Exercise requirements: Please write out, word for word, the part of the teen car insurance article below that begins at the words "Nationally, adding a" and stops after the words "Island, 102 percent.".

Selected extract:
┌────────
How much did your kid’s car insurance cost you?
Parents know that insuring a teenage driver is costly, and the website insuranceQuotes.com has figured how much: A couple’s premium goes up nearly 80 percent when they add a teenage driver to their policy.
In a state-by-state breadown, Missouri, at an 80.5 percent increase, and Kansas, at 79.1 percent, are right in line with the country.
Nationally, adding a teenage male causes a 94 percent increase; it’s 67 percent for a teenage female. The biggest spike, 96 percent, comes for 16-year-olds. That drops to 60 percent for 19-year-olds.
The average hit is biggest in New Hampshire, at 115 percent, followed by Wyoming, 104 percent; Illinois, 104 percent; Maine, 103 percent; and Rhode Island, 102 percent.
Only Hawaii, at 17 percent, had an average increase below 50 percent. It’s the only state that doesn’t let insurers figure age and driving experience into their rates.
The costs were figured by surveying the largest insurers in each state, and based on the couple each being 45, having good credit and driving records, driving 12,000 miles a year, and with policy limits of $100,000 for injury liability for one person, $300,000 for all injuries and a $500 deductible on collision and comprehensive coverage.
InsuranceQuotes.com says costs have come down a bit since 2013, when the average annual increase for adding a teen was 85 percent.
└────────
Extracted material:
┌────────
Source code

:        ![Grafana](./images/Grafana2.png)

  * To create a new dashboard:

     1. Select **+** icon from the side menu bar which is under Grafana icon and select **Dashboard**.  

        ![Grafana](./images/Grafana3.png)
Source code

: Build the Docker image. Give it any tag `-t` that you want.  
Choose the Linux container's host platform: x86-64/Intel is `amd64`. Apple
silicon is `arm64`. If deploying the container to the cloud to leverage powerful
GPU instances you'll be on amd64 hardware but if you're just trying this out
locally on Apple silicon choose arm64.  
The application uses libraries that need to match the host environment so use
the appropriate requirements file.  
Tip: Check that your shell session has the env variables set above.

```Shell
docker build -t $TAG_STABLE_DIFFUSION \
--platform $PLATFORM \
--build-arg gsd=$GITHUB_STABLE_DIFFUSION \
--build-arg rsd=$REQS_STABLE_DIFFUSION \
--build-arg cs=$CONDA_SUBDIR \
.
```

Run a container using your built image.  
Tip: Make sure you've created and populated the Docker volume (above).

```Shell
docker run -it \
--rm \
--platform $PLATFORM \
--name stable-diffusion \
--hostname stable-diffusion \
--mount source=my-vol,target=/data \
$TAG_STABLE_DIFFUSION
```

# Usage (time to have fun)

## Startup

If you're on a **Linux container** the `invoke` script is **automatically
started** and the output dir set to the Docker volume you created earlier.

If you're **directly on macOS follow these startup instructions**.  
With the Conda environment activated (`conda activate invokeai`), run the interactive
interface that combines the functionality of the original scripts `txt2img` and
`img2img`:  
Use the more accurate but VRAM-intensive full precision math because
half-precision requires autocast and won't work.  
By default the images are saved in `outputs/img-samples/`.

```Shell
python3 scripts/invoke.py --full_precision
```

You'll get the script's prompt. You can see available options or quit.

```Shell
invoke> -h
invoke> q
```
└────────
Task result:
Nationally, adding a teenage male causes a 94 percent increase; it’s 67 percent for a teenage female. The biggest spike, 96 percent, comes for 16-year-olds. That drops to 60 percent for 19-year-olds.
The average hit is biggest in New Hampshire, at 115 percent, followed by Wyoming, 104 percent; Illinois, 104 percent; Maine, 103 percent; and Rhode Island, 102 percent.